Action item: Retype every line of the data below, keeping each one as it stands.

=======

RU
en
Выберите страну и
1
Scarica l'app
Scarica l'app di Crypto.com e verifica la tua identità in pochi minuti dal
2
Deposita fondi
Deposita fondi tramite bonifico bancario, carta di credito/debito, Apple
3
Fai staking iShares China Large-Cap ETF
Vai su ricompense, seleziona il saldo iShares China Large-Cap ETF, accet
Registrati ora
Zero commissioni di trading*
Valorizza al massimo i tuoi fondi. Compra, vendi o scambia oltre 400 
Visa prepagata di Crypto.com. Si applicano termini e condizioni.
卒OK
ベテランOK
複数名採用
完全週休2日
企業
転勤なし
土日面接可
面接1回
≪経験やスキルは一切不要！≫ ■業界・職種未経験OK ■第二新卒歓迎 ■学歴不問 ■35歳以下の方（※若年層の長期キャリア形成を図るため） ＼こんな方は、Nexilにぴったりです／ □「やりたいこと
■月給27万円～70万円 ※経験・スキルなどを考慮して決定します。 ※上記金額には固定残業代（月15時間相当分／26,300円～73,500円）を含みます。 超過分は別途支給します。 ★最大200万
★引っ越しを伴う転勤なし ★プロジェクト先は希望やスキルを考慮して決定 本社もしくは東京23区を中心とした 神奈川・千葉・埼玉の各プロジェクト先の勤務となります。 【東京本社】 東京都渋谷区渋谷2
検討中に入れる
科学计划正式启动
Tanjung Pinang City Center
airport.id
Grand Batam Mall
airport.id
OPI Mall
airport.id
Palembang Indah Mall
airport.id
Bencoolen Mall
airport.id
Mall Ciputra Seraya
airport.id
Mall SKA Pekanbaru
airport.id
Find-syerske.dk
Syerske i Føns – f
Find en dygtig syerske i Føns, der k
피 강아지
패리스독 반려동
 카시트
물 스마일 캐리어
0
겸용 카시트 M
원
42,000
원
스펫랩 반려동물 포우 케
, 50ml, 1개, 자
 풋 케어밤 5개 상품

=======

Expected answer:
RU
en
Выберите страну и
1
Scarica l'app
Scarica l'app di Crypto.com e verifica la tua identità in pochi minuti dal
2
Deposita fondi
Deposita fondi tramite bonifico bancario, carta di credito/debito, Apple
3
Fai staking iShares China Large-Cap ETF
Vai su ricompense, seleziona il saldo iShares China Large-Cap ETF, accet
Registrati ora
Zero commissioni di trading*
Valorizza al massimo i tuoi fondi. Compra, vendi o scambia oltre 400 
Visa prepagata di Crypto.com. Si applicano termini e condizioni.
卒OK
ベテランOK
複数名採用
完全週休2日
企業
転勤なし
土日面接可
面接1回
≪経験やスキルは一切不要！≫ ■業界・職種未経験OK ■第二新卒歓迎 ■学歴不問 ■35歳以下の方（※若年層の長期キャリア形成を図るため） ＼こんな方は、Nexilにぴったりです／ □「やりたいこと
■月給27万円～70万円 ※経験・スキルなどを考慮して決定します。 ※上記金額には固定残業代（月15時間相当分／26,300円～73,500円）を含みます。 超過分は別途支給します。 ★最大200万
★引っ越しを伴う転勤なし ★プロジェクト先は希望やスキルを考慮して決定 本社もしくは東京23区を中心とした 神奈川・千葉・埼玉の各プロジェクト先の勤務となります。 【東京本社】 東京都渋谷区渋谷2
検討中に入れる
科学计划正式启动
Tanjung Pinang City Center
airport.id
Grand Batam Mall
airport.id
OPI Mall
airport.id
Palembang Indah Mall
airport.id
Bencoolen Mall
airport.id
Mall Ciputra Seraya
airport.id
Mall SKA Pekanbaru
airport.id
Find-syerske.dk
Syerske i Føns – f
Find en dygtig syerske i Føns, der k
피 강아지
패리스독 반려동
 카시트
물 스마일 캐리어
0
겸용 카시트 M
원
42,000
원
스펫랩 반려동물 포우 케
, 50ml, 1개, 자
 풋 케어밤 5개 상품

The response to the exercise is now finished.